Monday, November 24, 2025

Stormy night

GWENIFER RAYMOND / SAM GRASSIE, 19TH NOVEMBER 2025, CARDIFF PARADISE GARDEN

It comes as no surprise whatsoever to learn that Sam Grassie was a Bert Jansch Foundation Young Artist between 2020 and 2022. No doubt the late fingerstyle legend would have been flattered to hear his influence coming through loud and clear in a guitarist of the new folk generation. Glaswegian Grassie produces fingerpaintings of what feel like pastoral scenes shadowed with darkness; as such, he's a perfect support act for the evening's headliner.

No stranger to Wales, he performed in Green Man's Walled Garden last year, and is no less engaging in this rather smaller but equally horticulturally themed space. "I have a back-up set for when people are talking", he admits with a laugh - but the audience's respectful silence (well earned) ensures he never needs to fall back on it tonight.

If we're going to laud overseas visitors like Marissa Nadler for their entrancing takes on traditional American music, then it's only right that we should be equally fulsome in our praise of the incredible talent doing likewise on our own doorstep. Gwenifer Raymond may have decamped to Brighton, but she's clearly enjoying being back on home turf, delighted to have been able to nip to her mum's for cake between soundcheck and showtime.

Hers is mountain music, transposed from Appalachia to the Garth. Armed only with an acoustic guitar, she is a summoner of storms, a lightning rod, an orchestrator of elemental forces. That she achieves this without the aid of technotrickery, merely through skill, is astonishing. She was once quoted as saying of certain old bluesman "I loved how they could make the guitar sound as if there was more than one playing"; at times tonight, it sounds as though there might be three or four, duelling with each other in different time signatures.
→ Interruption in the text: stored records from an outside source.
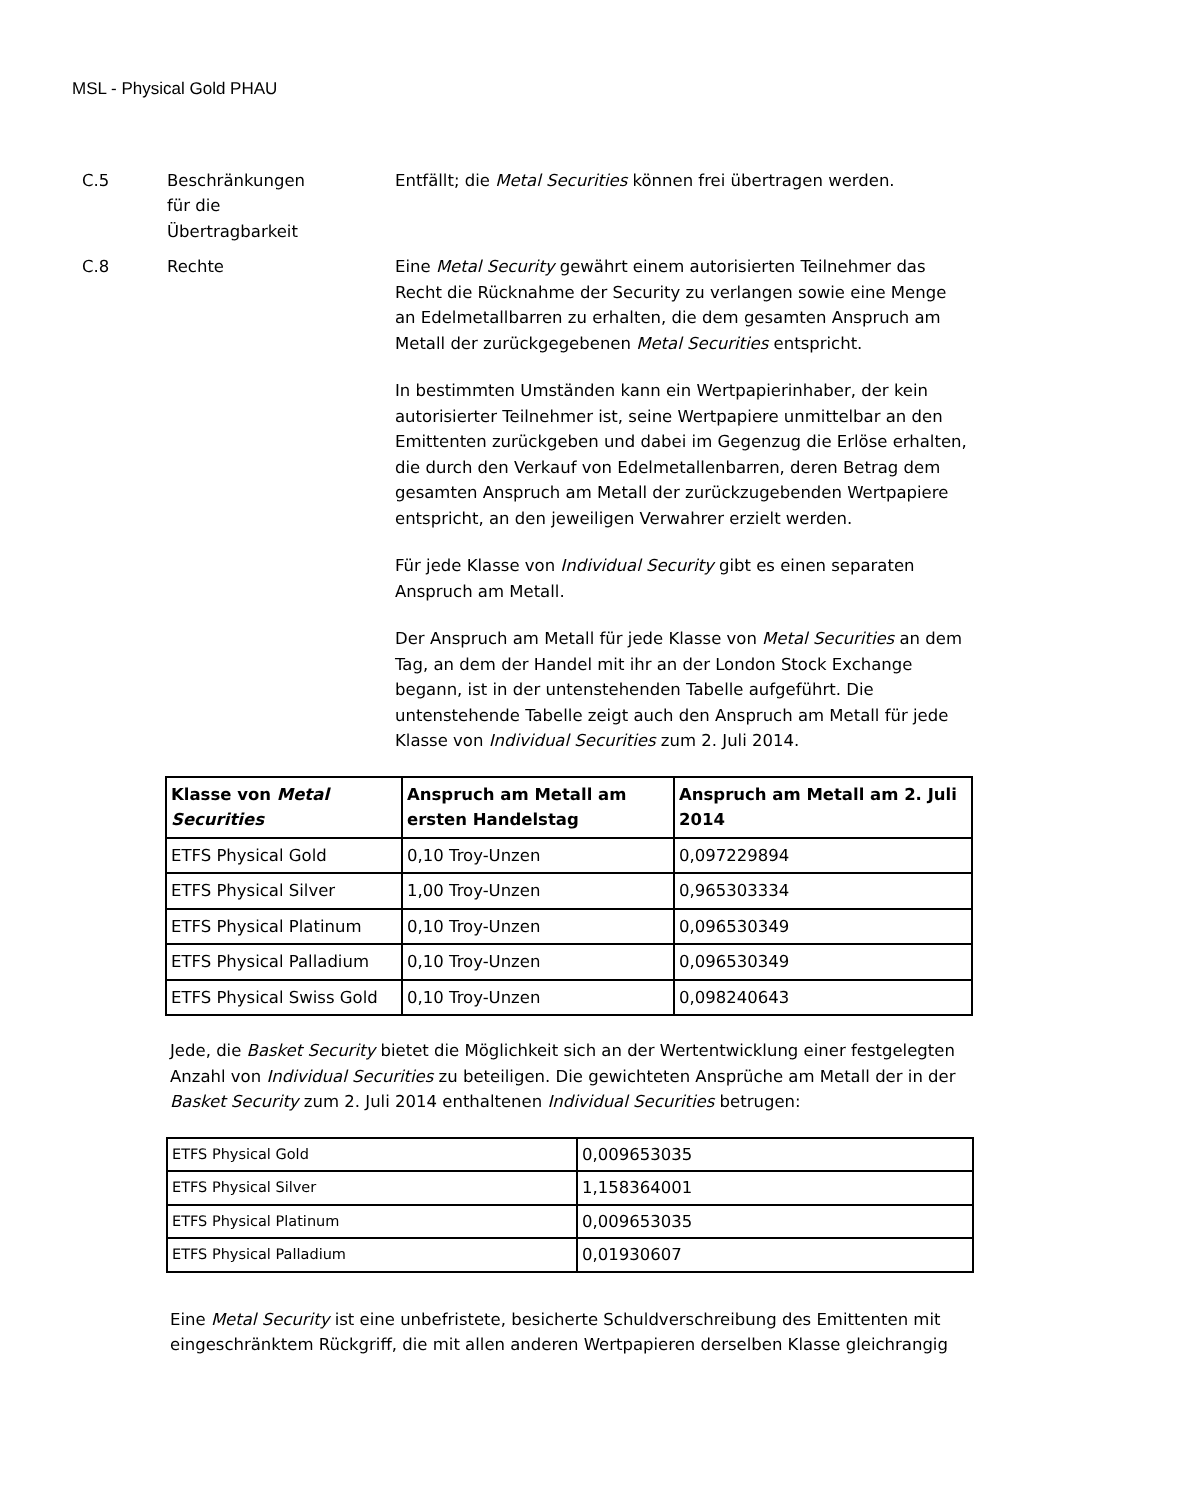MSL - Physical Gold PHAU
C.5 Beschränkungen
für die
Übertragbarkeit
Entfällt; die Metal Securities können frei übertragen werden.
C.8 Rechte Eine Metal Security gewährt einem autorisierten Teilnehmer das Recht die Rücknahme der Security zu verlangen sowie eine Menge an Edelmetallbarren zu erhalten, die dem gesamten Anspruch am Metall der zurückgegebenen Metal Securities entspricht.
In bestimmten Umständen kann ein Wertpapierinhaber, der kein autorisierter Teilnehmer ist, seine Wertpapiere unmittelbar an den Emittenten zurückgeben und dabei im Gegenzug die Erlöse erhalten, die durch den Verkauf von Edelmetallenbarren, deren Betrag dem gesamten Anspruch am Metall der zurückzugebenden Wertpapiere entspricht, an den jeweiligen Verwahrer erzielt werden.
Für jede Klasse von Individual Security gibt es einen separaten Anspruch am Metall.
Der Anspruch am Metall für jede Klasse von Metal Securities an dem Tag, an dem der Handel mit ihr an der London Stock Exchange begann, ist in der untenstehenden Tabelle aufgeführt. Die untenstehende Tabelle zeigt auch den Anspruch am Metall für jede Klasse von Individual Securities zum 2. Juli 2014.
| Klasse von Metal Securities | Anspruch am Metall am ersten Handelstag | Anspruch am Metall am 2. Juli 2014 |
| --- | --- | --- |
| ETFS Physical Gold | 0,10 Troy-Unzen | 0,097229894 |
| ETFS Physical Silver | 1,00 Troy-Unzen | 0,965303334 |
| ETFS Physical Platinum | 0,10 Troy-Unzen | 0,096530349 |
| ETFS Physical Palladium | 0,10 Troy-Unzen | 0,096530349 |
| ETFS Physical Swiss Gold | 0,10 Troy-Unzen | 0,098240643 |
Jede, die Basket Security bietet die Möglichkeit sich an der Wertentwicklung einer festgelegten Anzahl von Individual Securities zu beteiligen. Die gewichteten Ansprüche am Metall der in der Basket Security zum 2. Juli 2014 enthaltenen Individual Securities betrugen:
| ETFS Physical Gold | 0,009653035 |
| ETFS Physical Silver | 1,158364001 |
| ETFS Physical Platinum | 0,009653035 |
| ETFS Physical Palladium | 0,01930607 |
Eine Metal Security ist eine unbefristete, besicherte Schuldverschreibung des Emittenten mit eingeschränktem Rückgriff, die mit allen anderen Wertpapieren derselben Klasse gleichrangig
Raymond's distrust of her own singing voice and consequent preference for instrumentals has had the bonus of giving her greater creative licence. The heroes of her youth, Nirvana, became so jaded with the verse-chorus-verse structure that they wrote a song about it; in refusing to be bound by it herself, she is free to be more inventive, explorative and adventurous.
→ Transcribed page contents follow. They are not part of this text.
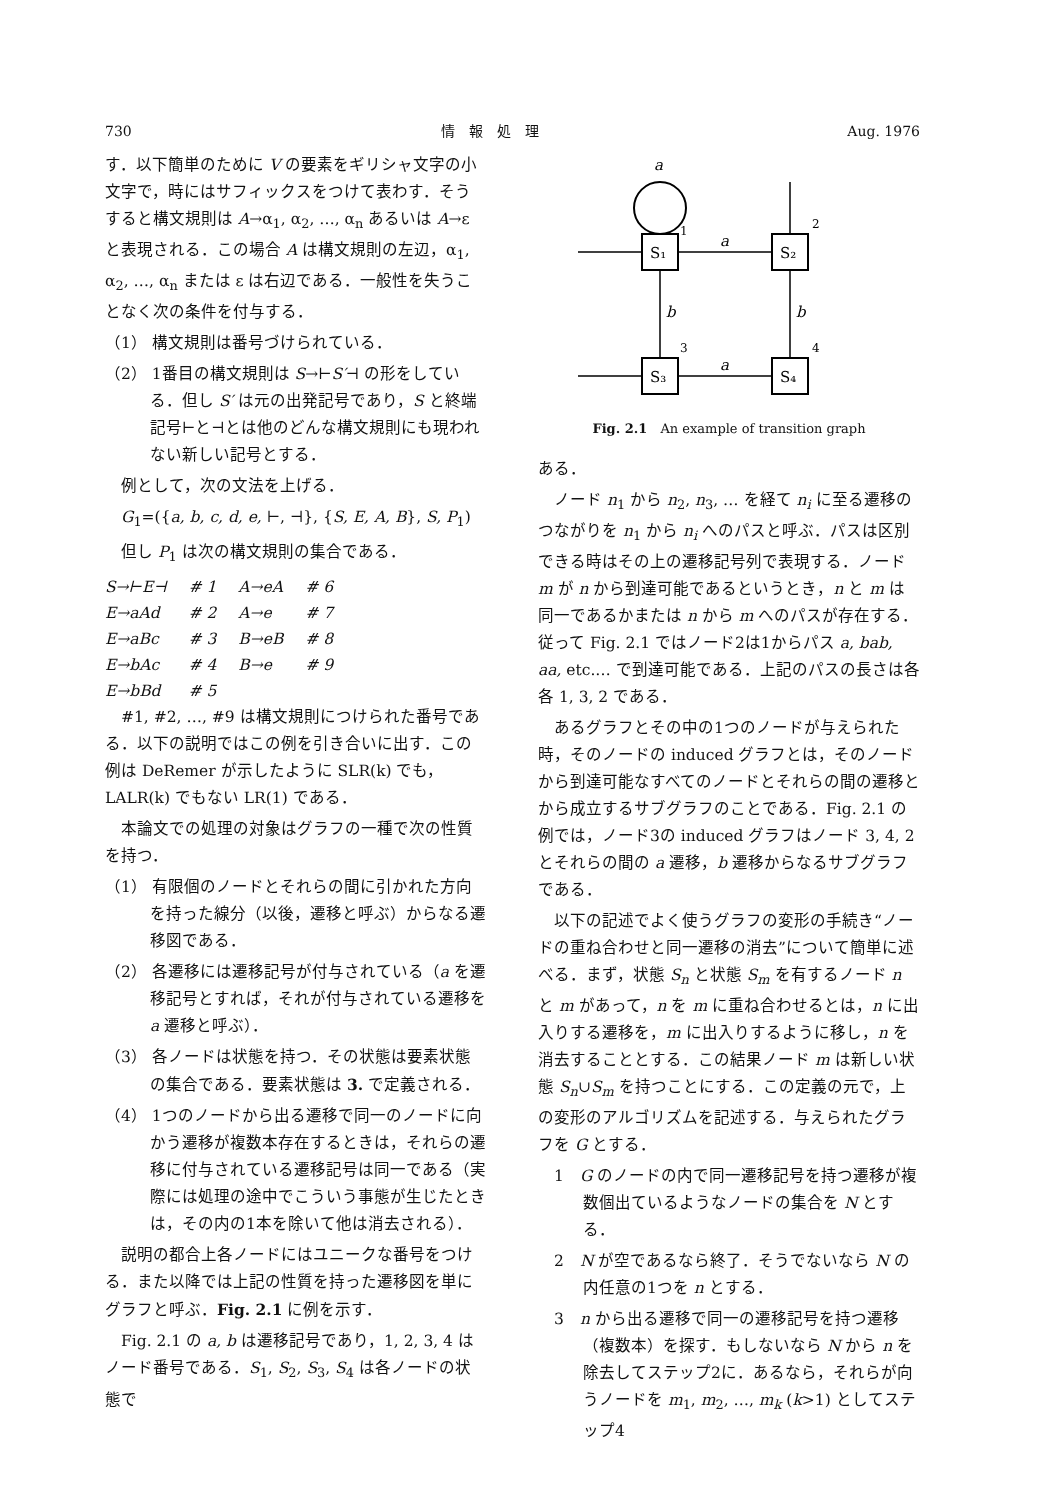730 情　報　処　理 Aug. 1976
す．以下簡単のために V の要素をギリシャ文字の小文字で，時にはサフィックスをつけて表わす．そうすると構文規則は A→α<sub>1</sub>, α<sub>2</sub>, …, α<sub>n</sub> あるいは A→ε と表現される．この場合 A は構文規則の左辺，α<sub>1</sub>, α<sub>2</sub>, …, α<sub>n</sub> または ε は右辺である．一般性を失うことなく次の条件を付与する．
（1） 構文規則は番号づけられている．
（2） 1番目の構文規則は S→⊢S′⊣ の形をしている．但し S′ は元の出発記号であり，S と終端記号⊢と⊣とは他のどんな構文規則にも現われない新しい記号とする．
　例として，次の文法を上げる．
　G<sub>1</sub>=({a, b, c, d, e, ⊢, ⊣}, {S, E, A, B}, S, P<sub>1</sub>)
　但し P<sub>1</sub> は次の構文規則の集合である．
| S→⊢E⊣ | # 1 | A→eA | # 6 |
| E→aAd | # 2 | A→e | # 7 |
| E→aBc | # 3 | B→eB | # 8 |
| E→bAc | # 4 | B→e | # 9 |
| E→bBd | # 5 | | |
　#1, #2, …, #9 は構文規則につけられた番号である．以下の説明ではこの例を引き合いに出す．この例は DeRemer が示したように SLR(k) でも，LALR(k) でもない LR(1) である．
　本論文での処理の対象はグラフの一種で次の性質を持つ．
（1） 有限個のノードとそれらの間に引かれた方向を持った線分（以後，遷移と呼ぶ）からなる遷移図である．
（2） 各遷移には遷移記号が付与されている（a を遷移記号とすれば，それが付与されている遷移を a 遷移と呼ぶ）．
（3） 各ノードは状態を持つ．その状態は要素状態の集合である．要素状態は 3. で定義される．
（4） 1つのノードから出る遷移で同一のノードに向かう遷移が複数本存在するときは，それらの遷移に付与されている遷移記号は同一である（実際には処理の途中でこういう事態が生じたときは，その内の1本を除いて他は消去される）．
　説明の都合上各ノードにはユニークな番号をつける．また以降では上記の性質を持った遷移図を単にグラフと呼ぶ．Fig. 2.1 に例を示す．
　Fig. 2.1 の a, b は遷移記号であり，1, 2, 3, 4 はノード番号である．S<sub>1</sub>, S<sub>2</sub>, S<sub>3</sub>, S<sub>4</sub> は各ノードの状態で
a
S₁
1
S₂
2
S₃
3
S₄
4
a
a
b
b
Fig. 2.1　An example of transition graph
ある．
　ノード n<sub>1</sub> から n<sub>2</sub>, n<sub>3</sub>, … を経て n<sub>i</sub> に至る遷移のつながりを n<sub>1</sub> から n<sub>i</sub> へのパスと呼ぶ．パスは区別できる時はその上の遷移記号列で表現する．ノード m が n から到達可能であるというとき，n と m は同一であるかまたは n から m へのパスが存在する．従って Fig. 2.1 ではノード2は1からパス a, bab, aa, etc.… で到達可能である．上記のパスの長さは各各 1, 3, 2 である．
　あるグラフとその中の1つのノードが与えられた時，そのノードの induced グラフとは，そのノードから到達可能なすべてのノードとそれらの間の遷移とから成立するサブグラフのことである．Fig. 2.1 の例では，ノード3の induced グラフはノード 3, 4, 2 とそれらの間の a 遷移，b 遷移からなるサブグラフである．
　以下の記述でよく使うグラフの変形の手続き“ノードの重ね合わせと同一遷移の消去”について簡単に述べる．まず，状態 S<sub>n</sub> と状態 S<sub>m</sub> を有するノード n と m があって，n を m に重ね合わせるとは，n に出入りする遷移を，m に出入りするように移し，n を消去することとする．この結果ノード m は新しい状態 S<sub>n</sub>∪S<sub>m</sub> を持つことにする．この定義の元で，上の変形のアルゴリズムを記述する．与えられたグラフを G とする．
　1　G のノードの内で同一遷移記号を持つ遷移が複数個出ているようなノードの集合を N とする．
　2　N が空であるなら終了．そうでないなら N の内任意の1つを n とする．
　3　n から出る遷移で同一の遷移記号を持つ遷移（複数本）を探す．もしないなら N から n を除去してステップ2に．あるなら，それらが向うノードを m<sub>1</sub>, m<sub>2</sub>, …, m<sub>k</sub> (k>1) としてステップ4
This gig may be to promote new album Last Night I Saw The Dog Star Bark, but the show is stolen by the incredible 'Hell For Certain' from 2020's Strange Lights Over Garth Mountain. Its intensity and aggression betray her background in grunge and punk; not only is a hard rain gonna fall, but on occasion it genuinely pelts it down.

I'll be honest: the first glimpse I get of Raymond is at the merch stand afterwards. The combination of low/no stage, seated performer and cordon of lanky guitar nerds is not conducive to clear sight lines, even for a six-footer. But no matter: rather like being blindfolded, it feels as though your sense of hearing is quickened, and without the distraction of the visual those of us towards the back are able to focus purely on these expressive stories told without words, savouring an intimate audience with a virtuoso.

(An edited version of this review appeared on the Buzz website.)